En el taller penitenciario las condiciones son peores en todos los sentidos, y la angustia lo domina mientras acaba de llegar el día tan esperado. El 18 de mayo de 1906, tras trece años y diez meses de reclusión Alexander Berkman es liberado. Cuando lo obligan a realizar las primeras rutinas del día, la ansiedad se dispara, pero en seguida lo llevan al vestidor y le hacen ponerse ropa de calle. A la salida hay reporteros y un agente de policía que le conmina a abandonar la ciudad. Su confusión es memorable en las calles de Pittsburgh, contemplando misteriosos carruajes sin caballos, pleno de gozo ante cada nimio detalle de la vida. Pronto parte para Detroit, donde se reúne con Carl Nold y Emma Goldman. Ella lo abraza, pero él es incapaz de pronunciar palabra. Cuando ella le ofrece un ramo de flores, él se las acerca a la cara y mordisquea los pétalos mecánicamente. Sigue luego algo sobre el difícil regreso a un mundo donde muchos de los amigos ya no están y él se siente extraño ante las nuevas estrategias, que se le antojan desvaídas y posibilistas. Son días angustiosos, acariciando la idea del suicidio, hasta que la violenta disolución de un mitin con varios detenidos le arranca el súbito convencimiento de que la lucha por la justicia es el fermento que puede dar sentido a la vida.
En esta travesía del infierno vemos a Alexander Berkman buscar su vía particular hacia la ternura, como cuando es capaz de domesticar pajarillos que se hacen famosos en la cárcel por sus habilidades.

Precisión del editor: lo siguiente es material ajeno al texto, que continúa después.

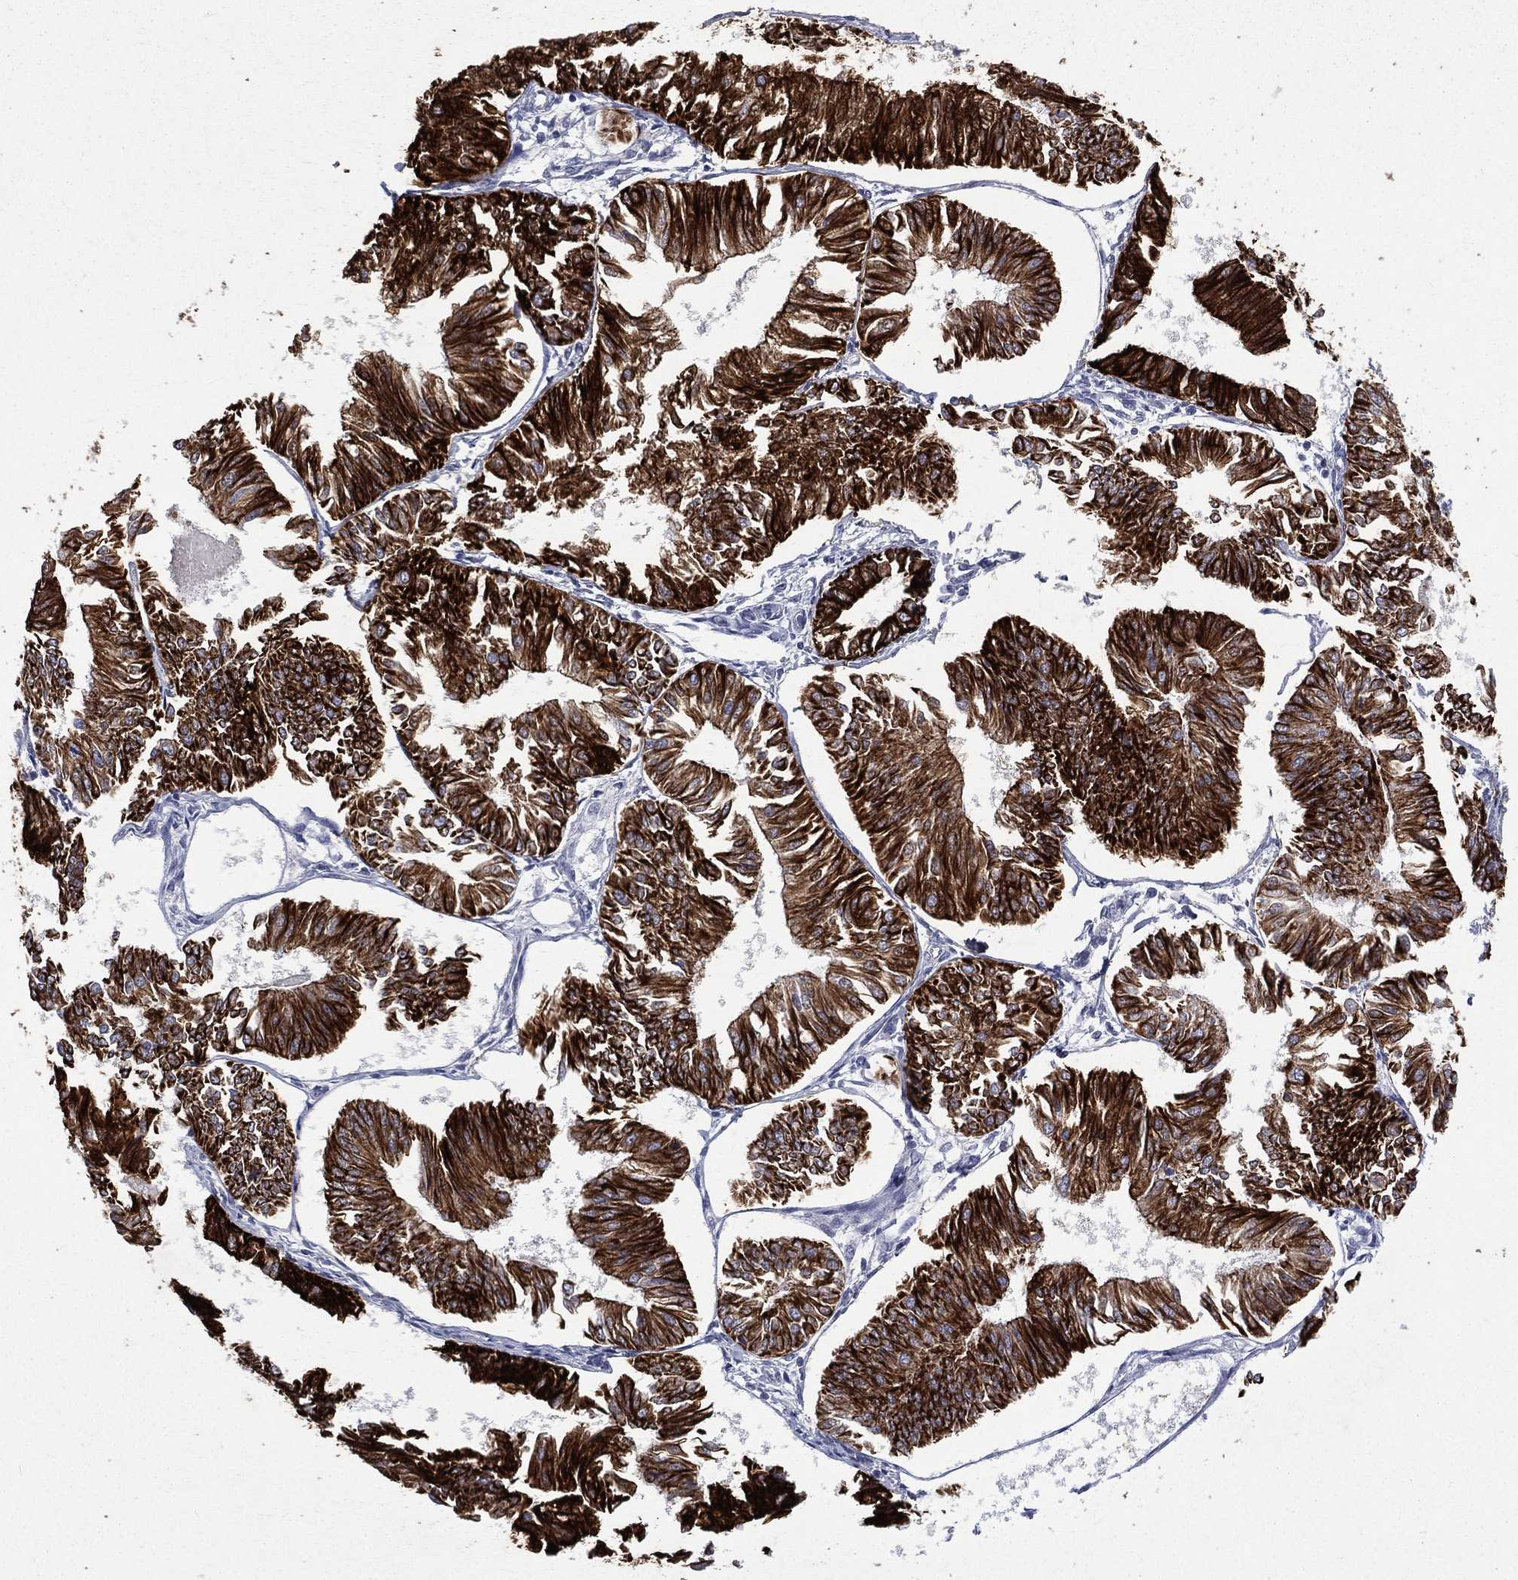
{"staining": {"intensity": "strong", "quantity": ">75%", "location": "cytoplasmic/membranous"}, "tissue": "endometrial cancer", "cell_type": "Tumor cells", "image_type": "cancer", "snomed": [{"axis": "morphology", "description": "Adenocarcinoma, NOS"}, {"axis": "topography", "description": "Endometrium"}], "caption": "Immunohistochemistry (IHC) micrograph of human endometrial adenocarcinoma stained for a protein (brown), which shows high levels of strong cytoplasmic/membranous expression in approximately >75% of tumor cells.", "gene": "KRT7", "patient": {"sex": "female", "age": 58}}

Hay que decir también que en ocasiones el afecto y la amistad cristalizan en etéreas y platónicas relaciones homosexuales con muchachos como Johnny Davis, perseguido por hampones que acaban llevándolo a la tumba, o Russell Schroyer, ya mencionado. En una charla con su amigo Doctor George al final del libro se confiesan mutuamente haberse enamorado de chicos jóvenes alguna vez durante su estancia en la cárcel, aunque se trataba en general de relaciones sin contacto físico. A pesar de su prevención contra la homosexualidad, los dos tienen el valor de reconocer el carácter “honesto y legítimo” de estos sentimientos.
Memorias de un anarquista en prisión fue el primer trabajo literario importante de Alexander Berkman, un hombre que hizo de la integridad y la fidelidad a sus ideas una forma de vida. Le tocó pasar luego de la decepción de la lucha contra el capitalismo americano y la implicación del país en la I guerra mundial, a la que le produjo su estancia en la Unión Soviética en 1920 y 1921, reflejada en otro de sus libros esenciales: El mito bolchevique. Enfermo y hundido tras tantas derrotas, puso fin a sus días en 1936, cuando quedaba menos de un mes para que en España se desencadenara una revolución que no hay que dudar de que hubiera resucitado su ánimo.